Sepsis is a life-threatening condition in preterm infants. Neonatal microbiota plays a pivotal role in the immune system maturation. Changes in gut microbiota have been associated to inflammatory disorders; however, a link with sepsis in the neonatal period has not yet been established. We aimed to analyze gut microbiota and mucosal gene expression using non-invasively obtained samples to provide with an integrative perspective of host-microbe interactions in neonatal sepsis. For this purpose, a prospective observational case-control study was conducted in septic preterm dizygotic twins and their non-septic twin controls. Fecal samples were used for both microbiota analysis and host genome-wide expression using exfoliated intestinal cells. Gene expression of exfoliated intestinal cells in septic preterm showed an induction of inflammatory and oxidative stress pathways in the gut and pro-oxidant profile that caused dysbiosis in the gut microbiota with predominance of Enterobacteria and reduction of Bacteroides and Bifidobacterium spp.in fecal samples, leading to a global reduction of beneficial anaerobic bacteria. Sepsis in preterm infants induced low-grade inflammation and oxidative stress in the gut mucosa, and also changes in the gut microbiota. This study highlights the role of inflammation and oxidative stress in neonatal sepsis on gut microbial profiles.

Figure 1

(Panel a) Principal component analysis (PCA) of the gene expression profiles of exfoliated intestinal cells of septic preterm twins (in red) and their non-septic controls (in green). The 3D plot shows the correlation of each sample with respect to the first three principal components. (Panel b) Represents the unsupervised hierarchical cluster analysis. Significantly regulated genes (p < 0.05) were used for 2-D hierarchical clustering of sepsis and control samples. Each row represents the expression of an individual probe set and each column of an individual sample, summarizing control samples with a green bar and sepsis samples with a red bar. Upregulated genes are represented in red and downregulated genes in blue.

Figure 2. Pathway Studio Analysis Protein-protein interaction network.

(Panel a) Genes correlated with Oxidative Stress Pathway. (Panel b) Genes linked with the NF-кB canonical pathway.

Figure 3

IPA analysis: (Panel a) Top Network Cell Death and Survival, Inflammatory Response, Cancer. (Panel b) Upstream regulation: evidence of the activation of IL1B pathway. IL1B predicted to be activated (z-score 2.368) p-value = 1.84E-01: 6 out of 6 genes have expression direction consistent with activation of IL1B.

Figure 4. Microbiota composition obtained by pyrosequencing.

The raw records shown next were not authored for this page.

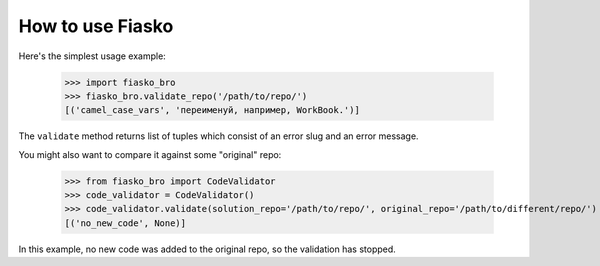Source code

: How to use Fiasko
=================


Here's the simplest usage example:

    >>> import fiasko_bro
    >>> fiasko_bro.validate_repo('/path/to/repo/')
    [('camel_case_vars', 'переименуй, например, WorkBook.')]

The ``validate`` method returns list of tuples which consist of an error slug and an error message.

You might also want to compare it against some "original" repo:

    >>> from fiasko_bro import CodeValidator
    >>> code_validator = CodeValidator()
    >>> code_validator.validate(solution_repo='/path/to/repo/', original_repo='/path/to/different/repo/')
    [('no_new_code', None)]

In this example, no new code was added to the original repo, so the validation has stopped.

(Panel a) Relative abundance of bacterial distribution at class level in the Sepsis and Control groups. (Panel b) Rarefaction curves at level of 90% for families. The graphs shows rarefaction curve relating the sequencing effect compared with an estimate of the number of bacterial families, as inferred by the number of OTUs.

Figure 5

Depicts the colored representation of the correlation between bacterial groups (reads of pyrosequencing of numbers estimated by qPCR) and expression (signal intensity) of the differentially expressed genes in the Oxidative Stress pathway (panel a) and in the NF-κB pathway and IL-1β pathways (panel b). Red represents significant inverse correlation and blue cells’ significant direct correlation. Genes with white cells gave no significant correlation with the corresponding bacterial taxon and genes not shown had no significant correlation with any bacterial taxa.

Figure 6. Model explaining changes in gene expression and the gut.

Circulating lymphocytes expressed high levels of inflammatory markers (TNF-α, NF-κB, IL-1β and SP1). High amounts of innate immune mediators secreted to the bloodstream would be reaching the mucosae of the small and large intestine of VLBW infants with sepsis. This would activate master regulators TNF-α and IL-1β, inducing the expression of pro-inflammatory signaling and innate immune defense systems, such as oxidative stress pathway in the gut mucosal cells. The secretion of ROS and NOS would then correlate with bacterial profiles richer in Enterobacteriaceae and with the lower presence of Bifidobacteriaceae and Bacteroides, due to the lack in the latter of the enzymatic armor to survive in the presence of ROS, RNS and derived toxic compounds.